[start of EXERCISE MATERIALS]

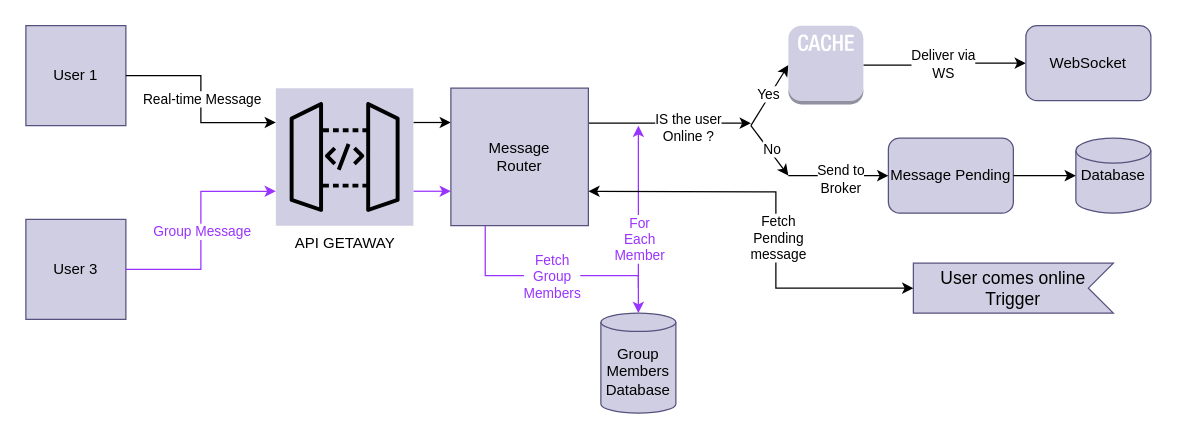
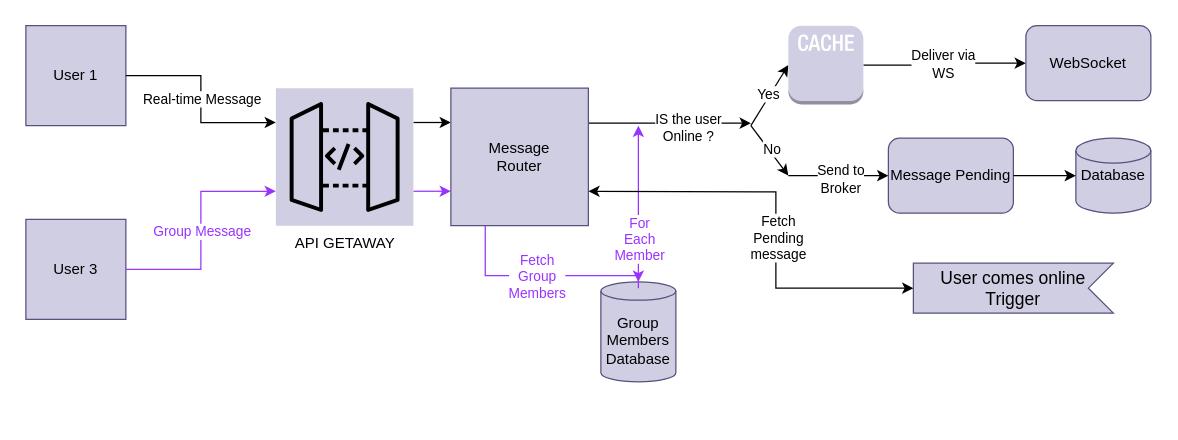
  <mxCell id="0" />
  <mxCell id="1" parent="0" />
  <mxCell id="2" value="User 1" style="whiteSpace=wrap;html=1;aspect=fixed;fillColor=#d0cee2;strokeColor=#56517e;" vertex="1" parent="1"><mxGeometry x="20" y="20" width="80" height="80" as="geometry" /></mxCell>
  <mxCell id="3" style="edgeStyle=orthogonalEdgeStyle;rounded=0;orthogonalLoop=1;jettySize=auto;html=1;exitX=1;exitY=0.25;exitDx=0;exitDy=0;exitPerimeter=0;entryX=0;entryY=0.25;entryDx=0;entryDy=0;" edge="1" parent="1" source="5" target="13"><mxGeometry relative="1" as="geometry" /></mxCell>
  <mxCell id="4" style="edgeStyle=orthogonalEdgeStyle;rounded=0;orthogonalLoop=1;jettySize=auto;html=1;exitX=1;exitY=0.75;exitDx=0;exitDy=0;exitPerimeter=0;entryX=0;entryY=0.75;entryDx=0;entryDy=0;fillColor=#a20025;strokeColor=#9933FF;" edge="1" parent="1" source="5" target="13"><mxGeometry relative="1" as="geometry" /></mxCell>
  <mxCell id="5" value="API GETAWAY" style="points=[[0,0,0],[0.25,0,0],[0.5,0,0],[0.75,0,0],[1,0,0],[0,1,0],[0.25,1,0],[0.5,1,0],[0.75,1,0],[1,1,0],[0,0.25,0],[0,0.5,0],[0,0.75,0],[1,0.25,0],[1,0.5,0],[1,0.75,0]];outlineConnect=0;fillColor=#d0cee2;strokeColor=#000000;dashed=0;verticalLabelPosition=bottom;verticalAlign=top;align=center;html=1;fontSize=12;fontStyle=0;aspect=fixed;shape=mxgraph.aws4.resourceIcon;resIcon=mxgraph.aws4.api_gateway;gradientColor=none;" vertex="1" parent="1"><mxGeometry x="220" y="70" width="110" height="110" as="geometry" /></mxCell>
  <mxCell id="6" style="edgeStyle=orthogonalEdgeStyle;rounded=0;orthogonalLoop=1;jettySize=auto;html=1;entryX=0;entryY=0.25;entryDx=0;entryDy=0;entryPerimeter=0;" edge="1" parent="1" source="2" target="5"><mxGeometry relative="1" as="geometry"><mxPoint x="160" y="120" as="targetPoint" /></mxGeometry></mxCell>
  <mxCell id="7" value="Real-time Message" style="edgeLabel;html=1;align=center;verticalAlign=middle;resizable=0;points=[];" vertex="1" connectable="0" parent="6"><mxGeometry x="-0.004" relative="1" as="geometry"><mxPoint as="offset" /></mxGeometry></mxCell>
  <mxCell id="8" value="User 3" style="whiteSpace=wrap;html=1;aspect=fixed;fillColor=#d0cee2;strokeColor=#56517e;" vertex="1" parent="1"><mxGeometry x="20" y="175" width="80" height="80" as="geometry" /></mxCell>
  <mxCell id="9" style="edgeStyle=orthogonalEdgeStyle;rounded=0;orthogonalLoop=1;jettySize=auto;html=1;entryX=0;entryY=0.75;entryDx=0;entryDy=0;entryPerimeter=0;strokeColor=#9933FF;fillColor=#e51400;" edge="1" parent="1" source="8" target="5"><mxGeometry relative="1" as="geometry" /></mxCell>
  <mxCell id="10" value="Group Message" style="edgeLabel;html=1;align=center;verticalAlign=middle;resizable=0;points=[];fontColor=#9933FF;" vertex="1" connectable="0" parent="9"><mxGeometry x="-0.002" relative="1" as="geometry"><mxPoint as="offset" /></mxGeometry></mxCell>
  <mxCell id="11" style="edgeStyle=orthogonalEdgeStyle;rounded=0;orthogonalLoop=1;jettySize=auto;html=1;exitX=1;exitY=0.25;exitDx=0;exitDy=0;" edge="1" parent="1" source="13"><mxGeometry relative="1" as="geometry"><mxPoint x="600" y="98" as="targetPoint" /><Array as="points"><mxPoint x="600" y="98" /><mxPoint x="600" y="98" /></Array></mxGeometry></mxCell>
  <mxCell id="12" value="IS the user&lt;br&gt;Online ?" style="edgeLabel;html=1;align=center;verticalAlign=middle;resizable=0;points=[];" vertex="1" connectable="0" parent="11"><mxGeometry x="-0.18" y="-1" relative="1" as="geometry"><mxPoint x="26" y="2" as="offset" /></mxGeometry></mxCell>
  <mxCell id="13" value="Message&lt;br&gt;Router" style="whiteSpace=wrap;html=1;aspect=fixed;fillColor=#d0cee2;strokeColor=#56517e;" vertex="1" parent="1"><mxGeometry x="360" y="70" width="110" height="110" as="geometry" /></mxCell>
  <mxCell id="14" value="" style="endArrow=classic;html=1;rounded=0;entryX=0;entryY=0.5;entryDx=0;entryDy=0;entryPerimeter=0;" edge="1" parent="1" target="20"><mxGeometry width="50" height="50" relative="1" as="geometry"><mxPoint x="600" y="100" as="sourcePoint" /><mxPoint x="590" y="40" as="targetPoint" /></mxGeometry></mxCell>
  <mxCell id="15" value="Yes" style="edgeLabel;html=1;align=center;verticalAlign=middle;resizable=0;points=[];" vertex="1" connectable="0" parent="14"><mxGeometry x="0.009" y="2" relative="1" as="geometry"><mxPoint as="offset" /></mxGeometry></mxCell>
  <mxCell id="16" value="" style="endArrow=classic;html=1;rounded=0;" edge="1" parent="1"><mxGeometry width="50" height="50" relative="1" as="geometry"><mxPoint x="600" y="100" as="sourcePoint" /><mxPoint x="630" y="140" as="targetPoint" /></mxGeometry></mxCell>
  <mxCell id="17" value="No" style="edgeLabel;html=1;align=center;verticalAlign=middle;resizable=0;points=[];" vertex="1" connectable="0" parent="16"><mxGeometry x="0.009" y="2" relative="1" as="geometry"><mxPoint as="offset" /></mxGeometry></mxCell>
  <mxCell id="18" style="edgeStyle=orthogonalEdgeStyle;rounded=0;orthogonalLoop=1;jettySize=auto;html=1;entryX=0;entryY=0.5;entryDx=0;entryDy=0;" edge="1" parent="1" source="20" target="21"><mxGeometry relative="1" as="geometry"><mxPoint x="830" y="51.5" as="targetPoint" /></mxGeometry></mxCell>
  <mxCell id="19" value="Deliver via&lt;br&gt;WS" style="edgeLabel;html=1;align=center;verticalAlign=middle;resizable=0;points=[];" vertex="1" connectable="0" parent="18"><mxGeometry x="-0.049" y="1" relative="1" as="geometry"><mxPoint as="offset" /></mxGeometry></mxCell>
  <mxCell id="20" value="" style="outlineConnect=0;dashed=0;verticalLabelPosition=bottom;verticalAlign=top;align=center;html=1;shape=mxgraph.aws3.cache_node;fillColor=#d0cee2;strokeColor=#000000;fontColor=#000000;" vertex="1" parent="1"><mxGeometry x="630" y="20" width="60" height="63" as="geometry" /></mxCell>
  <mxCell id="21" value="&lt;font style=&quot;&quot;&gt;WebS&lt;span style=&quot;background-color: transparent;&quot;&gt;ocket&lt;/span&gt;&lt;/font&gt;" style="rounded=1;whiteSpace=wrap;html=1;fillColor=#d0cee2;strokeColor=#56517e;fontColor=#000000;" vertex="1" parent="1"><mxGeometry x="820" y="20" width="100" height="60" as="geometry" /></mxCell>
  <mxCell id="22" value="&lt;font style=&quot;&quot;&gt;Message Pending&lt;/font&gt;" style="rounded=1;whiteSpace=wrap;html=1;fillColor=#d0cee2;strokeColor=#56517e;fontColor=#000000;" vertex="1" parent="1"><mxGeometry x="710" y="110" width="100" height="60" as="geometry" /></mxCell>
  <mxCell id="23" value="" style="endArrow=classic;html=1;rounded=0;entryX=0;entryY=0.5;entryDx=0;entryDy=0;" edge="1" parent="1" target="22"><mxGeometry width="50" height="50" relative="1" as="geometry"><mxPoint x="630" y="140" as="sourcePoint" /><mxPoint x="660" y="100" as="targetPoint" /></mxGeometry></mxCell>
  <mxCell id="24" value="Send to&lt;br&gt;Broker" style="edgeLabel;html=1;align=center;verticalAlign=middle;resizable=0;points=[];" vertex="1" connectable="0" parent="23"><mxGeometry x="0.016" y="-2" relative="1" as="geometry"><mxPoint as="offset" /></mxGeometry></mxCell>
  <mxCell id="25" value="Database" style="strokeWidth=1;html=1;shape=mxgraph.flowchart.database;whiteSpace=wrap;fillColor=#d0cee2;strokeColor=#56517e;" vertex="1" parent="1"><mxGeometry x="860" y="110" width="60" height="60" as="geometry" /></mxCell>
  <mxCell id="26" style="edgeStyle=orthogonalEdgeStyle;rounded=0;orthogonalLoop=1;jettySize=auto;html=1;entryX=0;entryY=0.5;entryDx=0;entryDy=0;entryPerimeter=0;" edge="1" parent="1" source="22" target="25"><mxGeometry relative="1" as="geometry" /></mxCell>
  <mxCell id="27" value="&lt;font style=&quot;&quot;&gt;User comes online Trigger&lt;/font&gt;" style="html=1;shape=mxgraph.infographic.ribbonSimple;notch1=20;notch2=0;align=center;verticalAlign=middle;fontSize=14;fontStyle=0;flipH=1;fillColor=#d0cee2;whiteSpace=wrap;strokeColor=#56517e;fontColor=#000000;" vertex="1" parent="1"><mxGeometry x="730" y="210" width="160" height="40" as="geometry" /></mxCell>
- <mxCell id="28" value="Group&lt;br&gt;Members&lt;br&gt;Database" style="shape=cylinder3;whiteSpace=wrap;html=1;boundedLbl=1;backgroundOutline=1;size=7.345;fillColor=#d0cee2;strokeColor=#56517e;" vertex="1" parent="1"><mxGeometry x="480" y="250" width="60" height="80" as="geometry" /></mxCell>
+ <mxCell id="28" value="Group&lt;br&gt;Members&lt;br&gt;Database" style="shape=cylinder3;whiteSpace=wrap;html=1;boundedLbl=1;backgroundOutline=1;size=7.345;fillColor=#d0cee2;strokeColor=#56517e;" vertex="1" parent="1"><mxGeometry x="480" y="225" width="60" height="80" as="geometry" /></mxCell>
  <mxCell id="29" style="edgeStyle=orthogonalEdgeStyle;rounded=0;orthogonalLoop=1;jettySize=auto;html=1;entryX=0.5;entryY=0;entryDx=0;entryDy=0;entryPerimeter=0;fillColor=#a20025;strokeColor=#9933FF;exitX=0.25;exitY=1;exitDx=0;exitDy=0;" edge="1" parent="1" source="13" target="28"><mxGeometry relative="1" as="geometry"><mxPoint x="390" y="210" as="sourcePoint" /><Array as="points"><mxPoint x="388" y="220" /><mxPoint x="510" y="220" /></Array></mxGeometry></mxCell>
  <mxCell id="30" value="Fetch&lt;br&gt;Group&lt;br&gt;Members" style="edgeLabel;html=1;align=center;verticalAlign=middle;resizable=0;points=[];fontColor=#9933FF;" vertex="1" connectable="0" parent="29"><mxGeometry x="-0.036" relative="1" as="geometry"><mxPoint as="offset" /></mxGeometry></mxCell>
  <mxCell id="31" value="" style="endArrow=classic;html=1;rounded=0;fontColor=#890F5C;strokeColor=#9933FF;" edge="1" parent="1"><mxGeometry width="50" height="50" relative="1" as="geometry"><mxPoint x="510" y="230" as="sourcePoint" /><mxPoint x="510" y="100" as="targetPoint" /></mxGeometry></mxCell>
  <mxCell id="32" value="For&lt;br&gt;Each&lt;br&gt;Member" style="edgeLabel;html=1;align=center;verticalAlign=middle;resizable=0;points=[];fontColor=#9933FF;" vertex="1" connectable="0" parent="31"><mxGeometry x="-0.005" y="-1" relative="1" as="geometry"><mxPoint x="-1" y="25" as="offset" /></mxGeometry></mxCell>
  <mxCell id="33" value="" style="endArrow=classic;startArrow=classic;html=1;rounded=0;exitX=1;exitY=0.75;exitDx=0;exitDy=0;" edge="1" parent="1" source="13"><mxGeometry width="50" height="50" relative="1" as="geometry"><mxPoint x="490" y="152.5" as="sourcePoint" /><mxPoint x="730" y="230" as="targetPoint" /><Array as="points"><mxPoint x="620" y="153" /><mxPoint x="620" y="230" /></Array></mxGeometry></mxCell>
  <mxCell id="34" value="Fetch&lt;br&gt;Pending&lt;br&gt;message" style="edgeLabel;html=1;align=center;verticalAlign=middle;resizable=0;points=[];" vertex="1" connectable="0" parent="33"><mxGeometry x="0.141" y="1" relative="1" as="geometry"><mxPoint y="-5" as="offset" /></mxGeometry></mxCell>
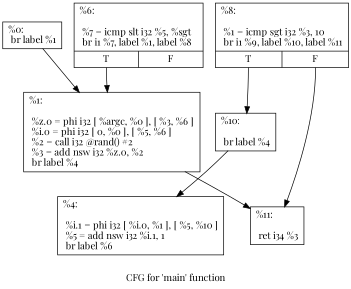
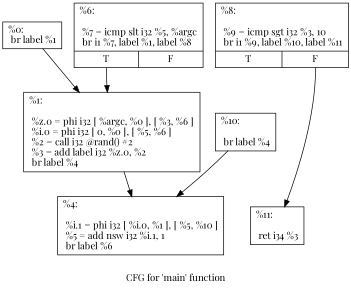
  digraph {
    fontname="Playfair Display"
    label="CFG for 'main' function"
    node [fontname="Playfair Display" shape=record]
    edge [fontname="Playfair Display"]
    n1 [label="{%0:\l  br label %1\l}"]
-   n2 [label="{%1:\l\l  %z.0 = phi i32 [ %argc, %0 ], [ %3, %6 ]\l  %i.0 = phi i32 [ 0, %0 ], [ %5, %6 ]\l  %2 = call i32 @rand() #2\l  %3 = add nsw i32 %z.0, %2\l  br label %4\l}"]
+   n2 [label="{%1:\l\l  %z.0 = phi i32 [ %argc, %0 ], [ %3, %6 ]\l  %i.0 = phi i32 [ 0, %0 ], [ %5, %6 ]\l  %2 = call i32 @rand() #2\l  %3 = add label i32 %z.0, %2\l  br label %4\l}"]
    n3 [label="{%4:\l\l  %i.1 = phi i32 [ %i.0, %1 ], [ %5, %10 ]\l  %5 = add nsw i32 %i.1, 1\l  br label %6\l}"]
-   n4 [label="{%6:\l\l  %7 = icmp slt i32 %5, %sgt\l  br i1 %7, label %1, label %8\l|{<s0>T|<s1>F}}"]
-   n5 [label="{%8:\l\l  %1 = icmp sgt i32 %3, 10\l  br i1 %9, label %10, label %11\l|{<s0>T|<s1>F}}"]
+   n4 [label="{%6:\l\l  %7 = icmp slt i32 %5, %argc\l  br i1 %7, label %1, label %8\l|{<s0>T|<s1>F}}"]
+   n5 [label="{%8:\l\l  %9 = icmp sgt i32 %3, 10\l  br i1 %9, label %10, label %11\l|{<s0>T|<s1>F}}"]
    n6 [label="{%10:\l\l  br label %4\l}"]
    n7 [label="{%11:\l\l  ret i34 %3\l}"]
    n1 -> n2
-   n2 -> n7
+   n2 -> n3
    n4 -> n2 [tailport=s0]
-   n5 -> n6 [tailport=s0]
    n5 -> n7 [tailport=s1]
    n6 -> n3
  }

[end of EXERCISE MATERIALS]

How many lines of the records above contain the string "tailport", matching case exactly? Reply with the number alone.

**TASK ANSWER**.
3